__What to do__. Using the listing below, print exactly everything from the line with "(IHC) image of" down to the line with "(DAB (3,3'-diaminobenzidine)) staining", both included, and nothing more.

__Task data__.
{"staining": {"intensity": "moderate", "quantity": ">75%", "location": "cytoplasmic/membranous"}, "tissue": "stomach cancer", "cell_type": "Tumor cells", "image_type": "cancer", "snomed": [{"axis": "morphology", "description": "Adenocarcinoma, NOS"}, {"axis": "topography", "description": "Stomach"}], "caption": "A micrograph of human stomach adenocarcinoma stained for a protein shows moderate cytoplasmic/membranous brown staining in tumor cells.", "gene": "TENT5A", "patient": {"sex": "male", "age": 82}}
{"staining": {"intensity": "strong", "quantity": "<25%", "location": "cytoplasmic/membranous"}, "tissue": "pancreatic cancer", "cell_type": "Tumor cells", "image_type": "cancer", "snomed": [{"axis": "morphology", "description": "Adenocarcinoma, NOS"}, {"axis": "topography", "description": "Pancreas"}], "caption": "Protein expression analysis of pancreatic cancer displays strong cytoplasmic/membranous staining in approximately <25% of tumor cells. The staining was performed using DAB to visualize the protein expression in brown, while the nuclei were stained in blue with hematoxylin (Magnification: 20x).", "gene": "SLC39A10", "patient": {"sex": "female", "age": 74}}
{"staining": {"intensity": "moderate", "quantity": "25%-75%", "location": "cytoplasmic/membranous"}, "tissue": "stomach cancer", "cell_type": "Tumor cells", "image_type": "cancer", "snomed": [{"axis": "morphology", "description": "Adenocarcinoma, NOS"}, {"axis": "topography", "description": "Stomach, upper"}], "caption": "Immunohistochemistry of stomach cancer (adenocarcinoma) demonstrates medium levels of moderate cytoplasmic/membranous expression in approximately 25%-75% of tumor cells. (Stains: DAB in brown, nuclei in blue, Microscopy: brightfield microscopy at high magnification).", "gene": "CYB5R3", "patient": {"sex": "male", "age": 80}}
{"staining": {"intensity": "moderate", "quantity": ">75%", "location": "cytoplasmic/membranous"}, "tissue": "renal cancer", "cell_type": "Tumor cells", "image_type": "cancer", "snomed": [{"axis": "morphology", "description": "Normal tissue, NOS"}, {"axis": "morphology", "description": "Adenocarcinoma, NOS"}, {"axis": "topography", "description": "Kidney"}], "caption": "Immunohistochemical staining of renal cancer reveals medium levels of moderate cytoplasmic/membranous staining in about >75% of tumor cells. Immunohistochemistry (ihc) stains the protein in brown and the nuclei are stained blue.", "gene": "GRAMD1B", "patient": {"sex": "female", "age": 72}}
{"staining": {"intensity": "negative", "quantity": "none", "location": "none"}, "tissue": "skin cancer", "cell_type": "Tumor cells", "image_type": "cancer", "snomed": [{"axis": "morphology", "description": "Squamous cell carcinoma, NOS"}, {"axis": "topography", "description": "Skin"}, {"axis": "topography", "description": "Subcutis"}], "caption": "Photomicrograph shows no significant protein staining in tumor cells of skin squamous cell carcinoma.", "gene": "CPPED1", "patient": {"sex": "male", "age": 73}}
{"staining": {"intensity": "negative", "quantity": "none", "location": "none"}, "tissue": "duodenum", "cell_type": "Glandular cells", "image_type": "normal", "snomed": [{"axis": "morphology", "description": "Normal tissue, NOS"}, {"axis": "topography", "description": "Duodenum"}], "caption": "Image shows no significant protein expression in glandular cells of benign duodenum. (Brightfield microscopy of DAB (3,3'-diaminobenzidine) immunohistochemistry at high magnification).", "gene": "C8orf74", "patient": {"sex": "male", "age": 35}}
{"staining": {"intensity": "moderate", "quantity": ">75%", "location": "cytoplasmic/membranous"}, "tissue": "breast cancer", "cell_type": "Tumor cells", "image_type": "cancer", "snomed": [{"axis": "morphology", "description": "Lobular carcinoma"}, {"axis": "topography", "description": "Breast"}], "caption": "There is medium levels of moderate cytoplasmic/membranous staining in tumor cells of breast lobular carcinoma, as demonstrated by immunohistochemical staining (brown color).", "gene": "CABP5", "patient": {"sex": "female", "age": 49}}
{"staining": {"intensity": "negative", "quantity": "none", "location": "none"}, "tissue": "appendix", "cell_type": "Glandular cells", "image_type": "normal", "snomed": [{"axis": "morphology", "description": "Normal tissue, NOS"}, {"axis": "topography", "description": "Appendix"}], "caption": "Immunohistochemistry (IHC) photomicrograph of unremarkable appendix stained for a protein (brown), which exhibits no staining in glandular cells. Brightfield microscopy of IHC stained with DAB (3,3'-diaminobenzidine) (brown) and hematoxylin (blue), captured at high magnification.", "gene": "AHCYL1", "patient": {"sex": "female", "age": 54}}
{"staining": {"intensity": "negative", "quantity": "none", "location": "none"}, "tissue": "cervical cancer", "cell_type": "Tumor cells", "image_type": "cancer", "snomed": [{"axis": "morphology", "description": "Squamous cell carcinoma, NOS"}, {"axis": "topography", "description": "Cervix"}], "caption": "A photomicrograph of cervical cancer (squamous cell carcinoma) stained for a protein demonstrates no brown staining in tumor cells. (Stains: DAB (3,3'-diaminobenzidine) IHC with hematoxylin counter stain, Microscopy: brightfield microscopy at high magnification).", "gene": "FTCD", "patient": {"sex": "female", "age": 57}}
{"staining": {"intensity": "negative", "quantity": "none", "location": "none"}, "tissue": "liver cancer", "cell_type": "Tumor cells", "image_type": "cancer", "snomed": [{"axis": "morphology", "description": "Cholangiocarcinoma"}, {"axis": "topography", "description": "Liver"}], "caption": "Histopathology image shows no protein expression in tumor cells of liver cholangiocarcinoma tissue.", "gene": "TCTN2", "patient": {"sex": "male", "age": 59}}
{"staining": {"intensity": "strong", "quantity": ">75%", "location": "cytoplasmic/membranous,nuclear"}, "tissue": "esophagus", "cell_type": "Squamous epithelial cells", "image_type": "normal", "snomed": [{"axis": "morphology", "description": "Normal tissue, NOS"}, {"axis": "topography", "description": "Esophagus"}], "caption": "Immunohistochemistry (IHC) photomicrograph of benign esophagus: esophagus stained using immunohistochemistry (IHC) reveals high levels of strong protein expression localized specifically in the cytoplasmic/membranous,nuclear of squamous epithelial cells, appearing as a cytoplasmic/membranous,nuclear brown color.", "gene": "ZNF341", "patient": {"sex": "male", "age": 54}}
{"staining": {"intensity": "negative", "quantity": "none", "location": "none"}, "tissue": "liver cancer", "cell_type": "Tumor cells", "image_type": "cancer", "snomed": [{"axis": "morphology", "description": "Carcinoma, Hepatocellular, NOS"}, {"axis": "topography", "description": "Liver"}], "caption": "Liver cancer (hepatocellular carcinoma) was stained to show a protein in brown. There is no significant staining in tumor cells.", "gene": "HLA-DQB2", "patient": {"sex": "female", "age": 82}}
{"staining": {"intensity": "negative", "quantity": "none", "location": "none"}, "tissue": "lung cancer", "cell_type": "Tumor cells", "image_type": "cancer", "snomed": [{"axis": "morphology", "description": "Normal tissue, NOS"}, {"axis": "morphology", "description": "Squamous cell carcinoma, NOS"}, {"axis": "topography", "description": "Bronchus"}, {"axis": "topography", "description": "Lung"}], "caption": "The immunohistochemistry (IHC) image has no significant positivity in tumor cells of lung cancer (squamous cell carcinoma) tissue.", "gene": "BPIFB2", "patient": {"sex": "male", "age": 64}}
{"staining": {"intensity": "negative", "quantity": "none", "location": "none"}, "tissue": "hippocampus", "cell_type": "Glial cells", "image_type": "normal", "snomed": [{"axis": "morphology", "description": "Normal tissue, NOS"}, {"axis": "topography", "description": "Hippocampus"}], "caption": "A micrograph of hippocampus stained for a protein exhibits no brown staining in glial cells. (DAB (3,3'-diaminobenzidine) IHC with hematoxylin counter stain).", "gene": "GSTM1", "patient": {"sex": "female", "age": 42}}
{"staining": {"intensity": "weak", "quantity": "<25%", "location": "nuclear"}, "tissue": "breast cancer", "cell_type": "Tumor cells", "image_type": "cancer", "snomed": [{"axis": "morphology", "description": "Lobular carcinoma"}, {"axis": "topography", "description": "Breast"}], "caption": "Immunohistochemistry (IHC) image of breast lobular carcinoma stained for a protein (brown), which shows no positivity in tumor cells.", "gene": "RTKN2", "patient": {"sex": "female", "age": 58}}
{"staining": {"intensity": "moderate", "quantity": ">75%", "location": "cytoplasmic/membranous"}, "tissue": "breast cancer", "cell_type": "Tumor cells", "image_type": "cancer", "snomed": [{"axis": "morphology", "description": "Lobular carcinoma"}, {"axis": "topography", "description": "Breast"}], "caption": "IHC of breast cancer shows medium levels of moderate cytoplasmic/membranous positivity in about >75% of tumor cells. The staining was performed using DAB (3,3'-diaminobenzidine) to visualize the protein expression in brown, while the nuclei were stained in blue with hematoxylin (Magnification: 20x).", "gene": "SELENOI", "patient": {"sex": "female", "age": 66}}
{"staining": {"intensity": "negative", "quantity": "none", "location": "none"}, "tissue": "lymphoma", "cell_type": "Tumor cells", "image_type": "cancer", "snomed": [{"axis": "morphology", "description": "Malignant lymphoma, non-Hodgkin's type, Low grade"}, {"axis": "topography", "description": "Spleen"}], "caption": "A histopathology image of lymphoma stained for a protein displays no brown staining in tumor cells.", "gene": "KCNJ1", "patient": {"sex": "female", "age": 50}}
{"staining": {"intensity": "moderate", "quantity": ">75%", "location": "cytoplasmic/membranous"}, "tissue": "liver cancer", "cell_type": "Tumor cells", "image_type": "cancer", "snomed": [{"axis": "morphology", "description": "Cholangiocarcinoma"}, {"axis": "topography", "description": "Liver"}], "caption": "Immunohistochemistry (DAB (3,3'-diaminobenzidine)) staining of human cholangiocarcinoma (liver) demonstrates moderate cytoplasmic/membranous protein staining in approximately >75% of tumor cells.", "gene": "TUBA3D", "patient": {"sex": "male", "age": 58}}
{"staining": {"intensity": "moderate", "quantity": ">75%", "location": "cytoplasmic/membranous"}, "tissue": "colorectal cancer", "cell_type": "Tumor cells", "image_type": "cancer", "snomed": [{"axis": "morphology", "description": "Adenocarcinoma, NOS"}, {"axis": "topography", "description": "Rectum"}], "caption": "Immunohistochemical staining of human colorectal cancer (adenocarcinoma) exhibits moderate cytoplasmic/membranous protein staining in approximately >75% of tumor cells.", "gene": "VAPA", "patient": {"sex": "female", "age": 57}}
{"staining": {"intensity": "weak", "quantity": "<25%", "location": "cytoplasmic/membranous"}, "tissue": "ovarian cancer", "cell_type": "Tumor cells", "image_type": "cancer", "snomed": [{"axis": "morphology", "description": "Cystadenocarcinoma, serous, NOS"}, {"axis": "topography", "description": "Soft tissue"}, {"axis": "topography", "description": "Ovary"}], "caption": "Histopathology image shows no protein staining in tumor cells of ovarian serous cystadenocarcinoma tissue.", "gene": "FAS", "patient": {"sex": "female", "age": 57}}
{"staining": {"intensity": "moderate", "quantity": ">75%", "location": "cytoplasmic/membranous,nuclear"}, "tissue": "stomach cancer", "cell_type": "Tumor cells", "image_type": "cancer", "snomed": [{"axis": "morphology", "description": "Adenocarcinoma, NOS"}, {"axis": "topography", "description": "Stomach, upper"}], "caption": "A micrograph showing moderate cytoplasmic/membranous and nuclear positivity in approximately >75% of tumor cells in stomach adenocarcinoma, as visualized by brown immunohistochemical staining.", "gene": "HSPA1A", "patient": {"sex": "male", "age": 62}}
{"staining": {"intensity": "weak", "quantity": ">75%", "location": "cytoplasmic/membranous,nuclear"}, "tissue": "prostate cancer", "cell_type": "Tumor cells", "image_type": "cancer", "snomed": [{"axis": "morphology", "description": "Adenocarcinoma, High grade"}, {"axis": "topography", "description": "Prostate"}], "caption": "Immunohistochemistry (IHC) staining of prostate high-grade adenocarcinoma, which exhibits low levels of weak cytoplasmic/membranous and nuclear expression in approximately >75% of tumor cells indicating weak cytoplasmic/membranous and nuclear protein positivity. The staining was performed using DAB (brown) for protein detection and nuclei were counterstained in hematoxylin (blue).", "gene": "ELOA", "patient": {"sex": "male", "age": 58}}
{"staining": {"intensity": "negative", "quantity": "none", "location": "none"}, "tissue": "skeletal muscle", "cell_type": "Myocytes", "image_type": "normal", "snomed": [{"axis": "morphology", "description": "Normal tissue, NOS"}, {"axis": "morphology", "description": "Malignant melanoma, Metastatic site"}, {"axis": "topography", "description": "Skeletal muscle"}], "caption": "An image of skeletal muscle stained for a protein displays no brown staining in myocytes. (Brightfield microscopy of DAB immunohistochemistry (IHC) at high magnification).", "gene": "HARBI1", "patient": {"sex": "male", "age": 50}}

__Exercise output__.
{"staining": {"intensity": "weak", "quantity": "<25%", "location": "nuclear"}, "tissue": "breast cancer", "cell_type": "Tumor cells", "image_type": "cancer", "snomed": [{"axis": "morphology", "description": "Lobular carcinoma"}, {"axis": "topography", "description": "Breast"}], "caption": "Immunohistochemistry (IHC) image of breast lobular carcinoma stained for a protein (brown), which shows no positivity in tumor cells.", "gene": "RTKN2", "patient": {"sex": "female", "age": 58}}
{"staining": {"intensity": "moderate", "quantity": ">75%", "location": "cytoplasmic/membranous"}, "tissue": "breast cancer", "cell_type": "Tumor cells", "image_type": "cancer", "snomed": [{"axis": "morphology", "description": "Lobular carcinoma"}, {"axis": "topography", "description": "Breast"}], "caption": "IHC of breast cancer shows medium levels of moderate cytoplasmic/membranous positivity in about >75% of tumor cells. The staining was performed using DAB (3,3'-diaminobenzidine) to visualize the protein expression in brown, while the nuclei were stained in blue with hematoxylin (Magnification: 20x).", "gene": "SELENOI", "patient": {"sex": "female", "age": 66}}
{"staining": {"intensity": "negative", "quantity": "none", "location": "none"}, "tissue": "lymphoma", "cell_type": "Tumor cells", "image_type": "cancer", "snomed": [{"axis": "morphology", "description": "Malignant lymphoma, non-Hodgkin's type, Low grade"}, {"axis": "topography", "description": "Spleen"}], "caption": "A histopathology image of lymphoma stained for a protein displays no brown staining in tumor cells.", "gene": "KCNJ1", "patient": {"sex": "female", "age": 50}}
{"staining": {"intensity": "moderate", "quantity": ">75%", "location": "cytoplasmic/membranous"}, "tissue": "liver cancer", "cell_type": "Tumor cells", "image_type": "cancer", "snomed": [{"axis": "morphology", "description": "Cholangiocarcinoma"}, {"axis": "topography", "description": "Liver"}], "caption": "Immunohistochemistry (DAB (3,3'-diaminobenzidine)) staining of human cholangiocarcinoma (liver) demonstrates moderate cytoplasmic/membranous protein staining in approximately >75% of tumor cells.", "gene": "TUBA3D", "patient": {"sex": "male", "age": 58}}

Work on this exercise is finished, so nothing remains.